YOGHURT

22 November 2011

I have something of a testy relationship with milk. Though I love what it can do in cookery, I love what it does to me significantly less.

I’m not (to the best of my knowledge) actually allergic to milk. More specifically I don’t think I’m allergic to the lactose found in milk, instead I simply find it hard to digest. A glass of cool fresh milk might taste delicious, but its effects can be rancorous.

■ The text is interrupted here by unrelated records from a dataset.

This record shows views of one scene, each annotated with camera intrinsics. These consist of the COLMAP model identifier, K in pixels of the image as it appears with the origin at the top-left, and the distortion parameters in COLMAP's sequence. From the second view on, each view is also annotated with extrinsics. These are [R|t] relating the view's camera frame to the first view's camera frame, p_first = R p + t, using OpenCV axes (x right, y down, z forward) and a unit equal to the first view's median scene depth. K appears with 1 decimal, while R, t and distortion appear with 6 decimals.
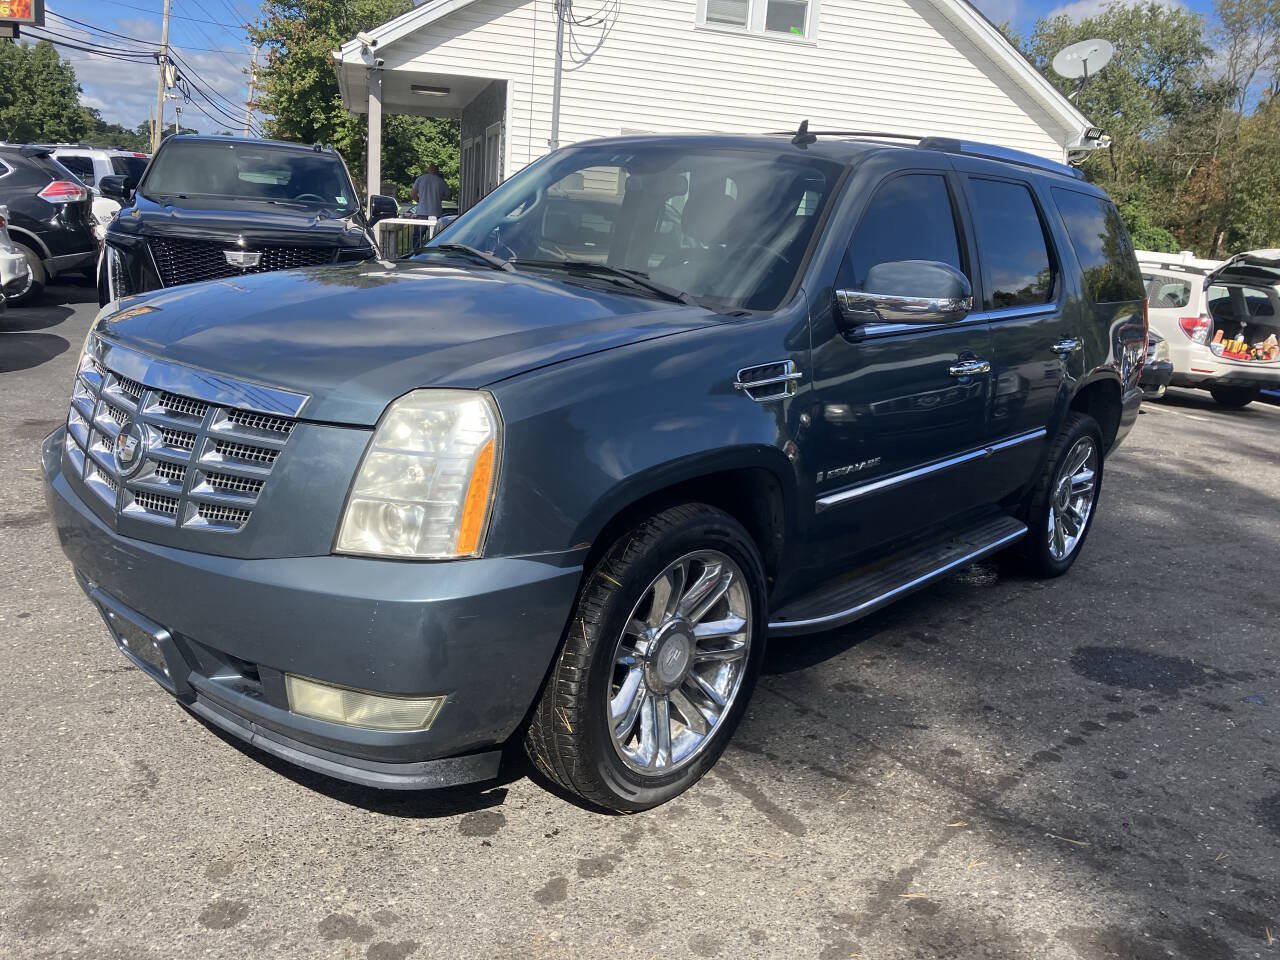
lens RADIAL K [[1053.0, 0, 651.3], [0, 1053.0, 484.3], [0, 0, 1]] dist [0.005774, 0.009981]
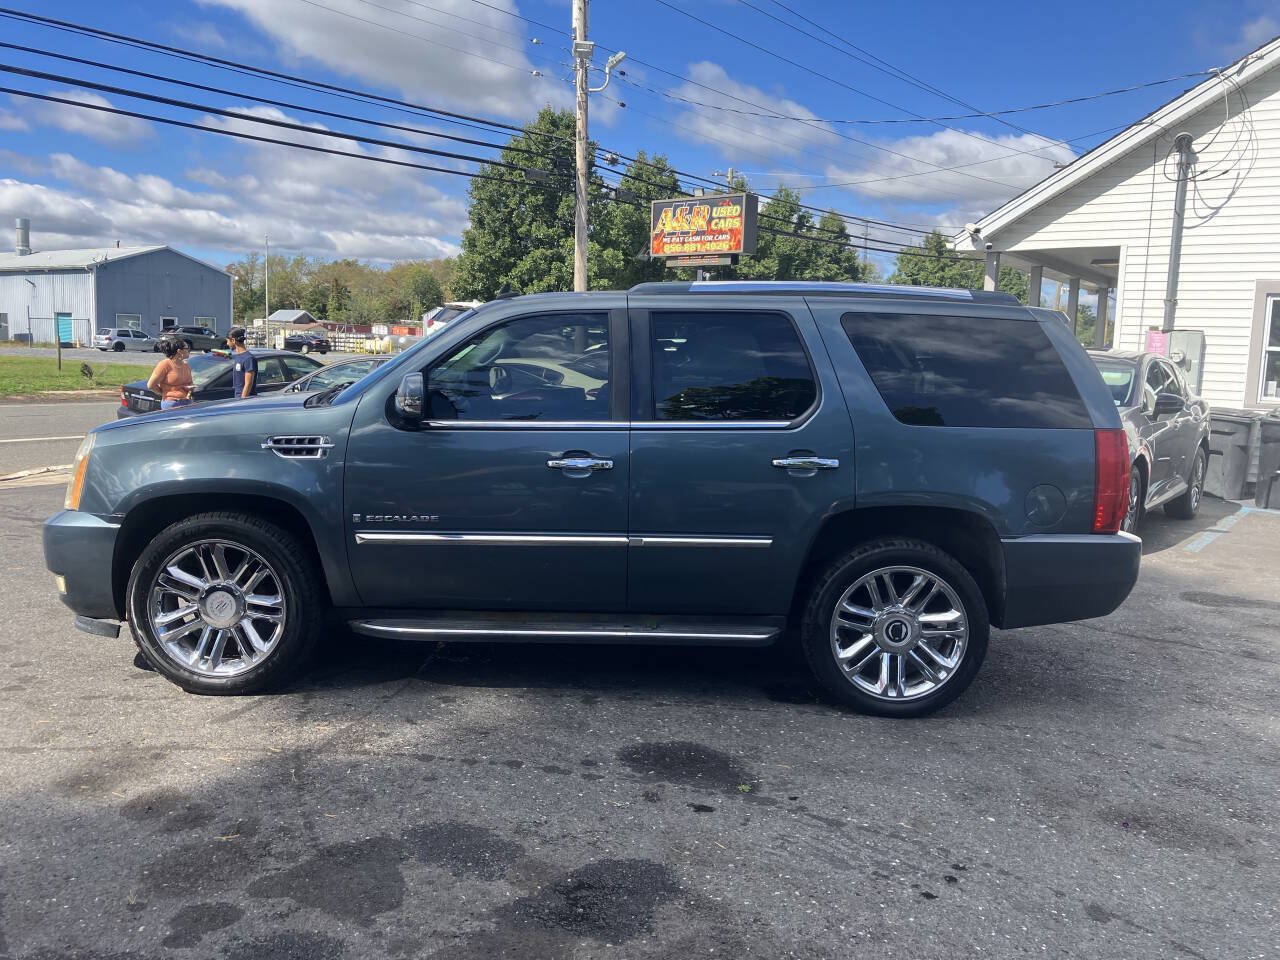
lens RADIAL K [[1044.9, 0, 640.0], [0, 1044.9, 480.0], [0, 0, 1]] dist [0.003737, 0.002629]
pose [[0.648388, 0.039002, -0.760311, 1.611070], [-0.170447, 0.980772, -0.095046, 0.013339], [0.741985, 0.191219, 0.642568, 0.370675]]
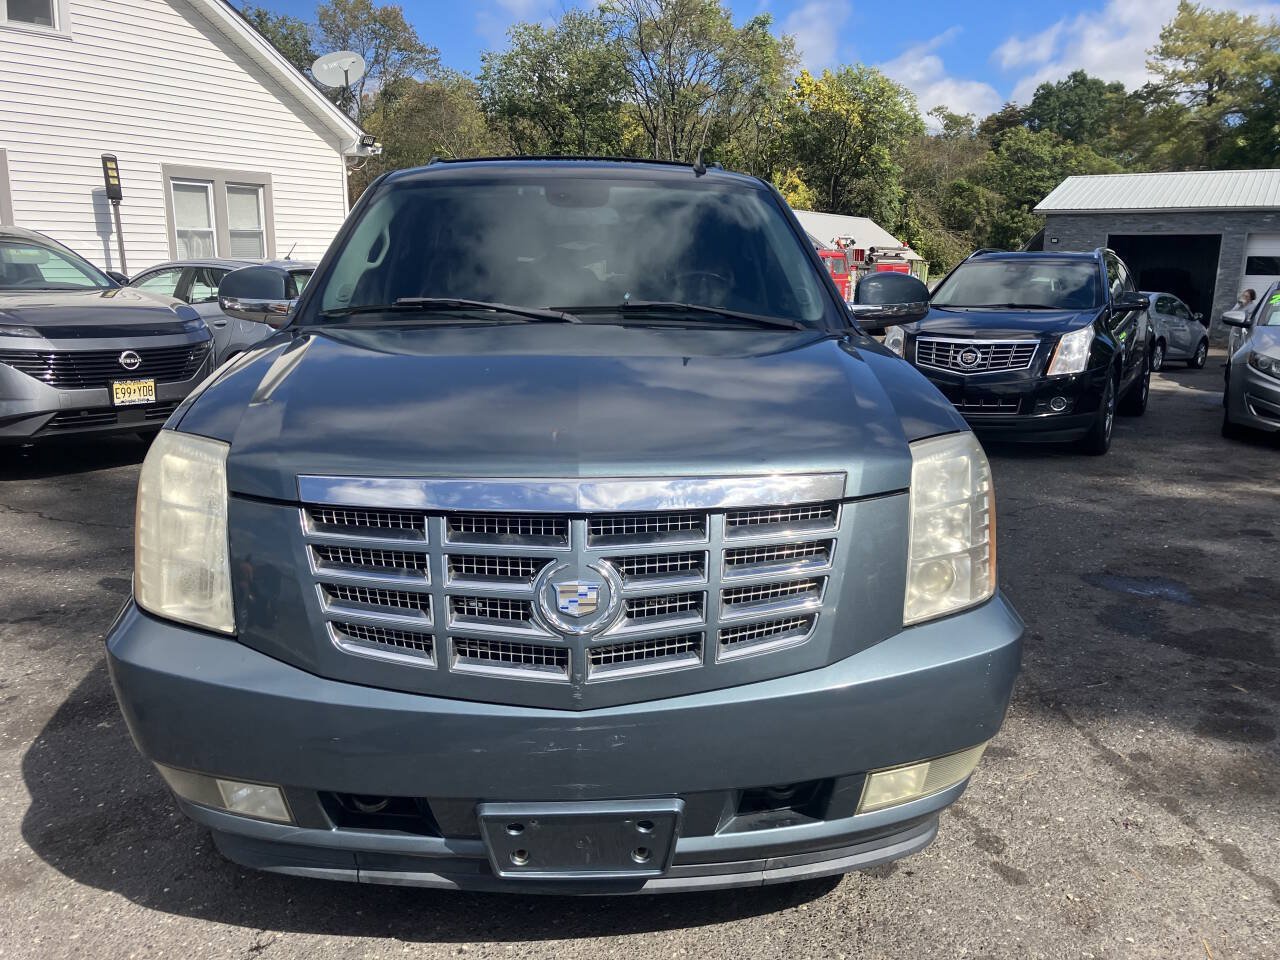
lens RADIAL K [[1053.0, 0, 651.3], [0, 1053.0, 484.3], [0, 0, 1]] dist [0.005774, 0.009981]
pose [[0.718215, -0.217559, 0.660935, -0.819052], [0.217412, 0.972471, 0.083852, -0.145934], [-0.660983, 0.083472, 0.745744, 0.328795]]
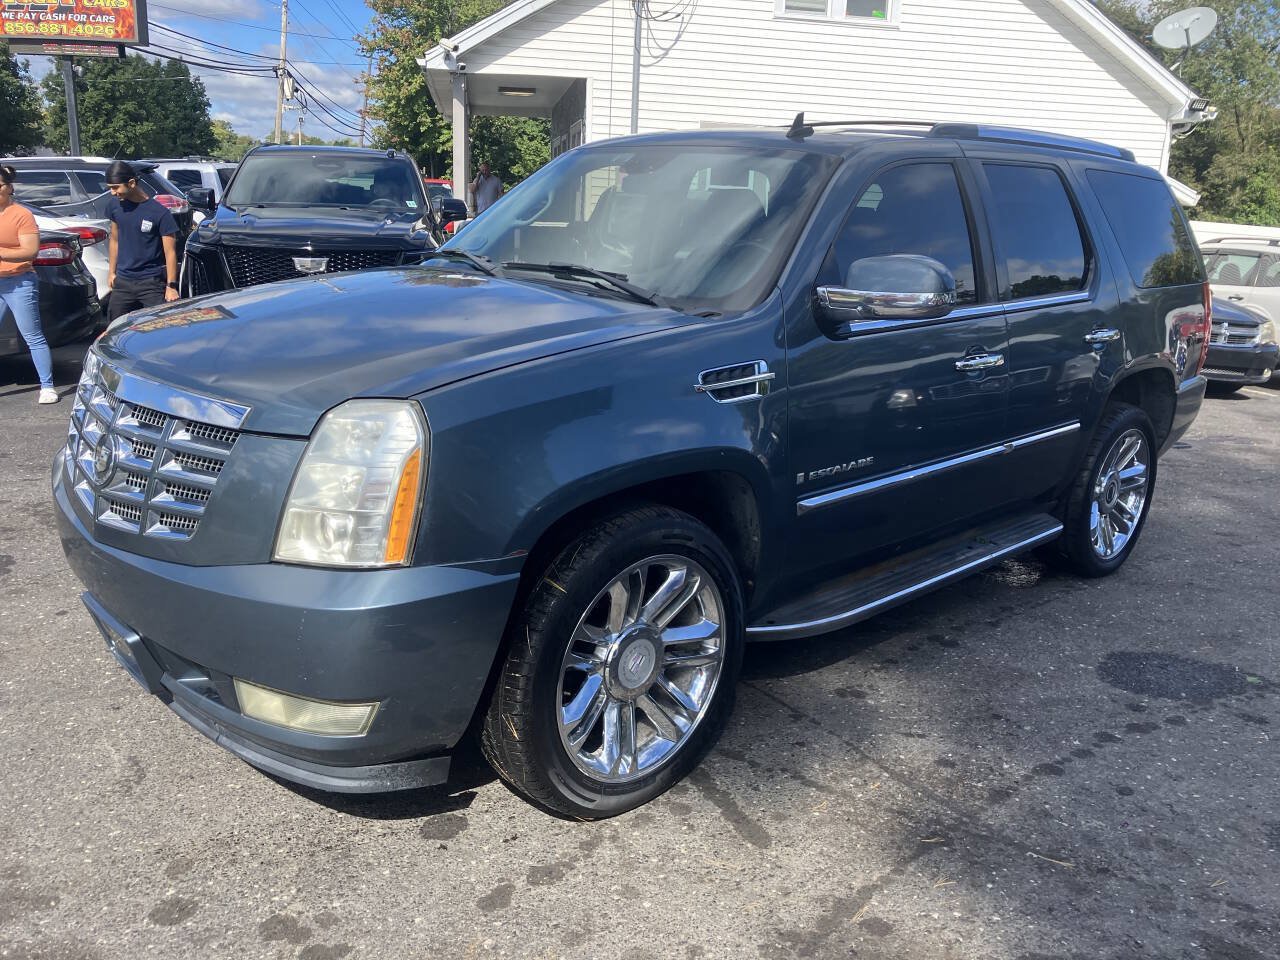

I suppose I shouldn’t really be surprised – two legs good, four legs bad. The idea of suckling on the underside of a bovine is as strange to consider as it would be to experience. So we humans have made the concept less confronting by packaging the cow’s udder in a plastic bottle. Neat, eh?

But if milk is malicious, why then am I able to eat cheese and yoghurt to my heart’s content without the digestive rumblings. The answer is in the art of fermentation. Vignerons convert fruit sugars into alcohol, distillers and brewers do the same with grains. Then there’s the cheese-makers, and blessed be the cheese-makers. They convert the lactose found in raw milk into lactic acid, giving their prized product its distinctive tang.

The yoghurt makers work in a similar way, but use only specific microbial strains that have predictable results. The most famous of these bacteria is the lactobacillus bulgaricus which, if processed correctly, can remain alive even in the completed yoghurt, making it even more healthful to eat.

Speaking of healthy, there a note of caution to be considered when eating yoghurt. It is a great way to get calcium and protein in your diet, especially for kids, but sometimes everything is not as it seems when it comes to labelling.

It seems that the trend for low-fat yoghurt has spawned a slightly tricky side to the industry. Yoghurt made with full cream milk contained 4% fat will, as a matter of simple mathematics, be 96% fat-free. Similarly, yoghurt made with 2% fat milk cannot help but be 98% fat-free. The amount of fat involved is already so small it’s not worth worrying about. The bugger issue is to do with the amount of sugar added as a sweetener especially for fruit and flavoured yoghurts. Some yoghurts will contains more calories than a chocolate bar.

So for health’s sake, check the nutritional panel and choose a yoghurt with less than 15g of total sugars per 100g. Most of these will be natural milk and fruit sugars, making is a healthier choice.

Yoghurt that’s really good for you? Not that’s a bit easier to swallow.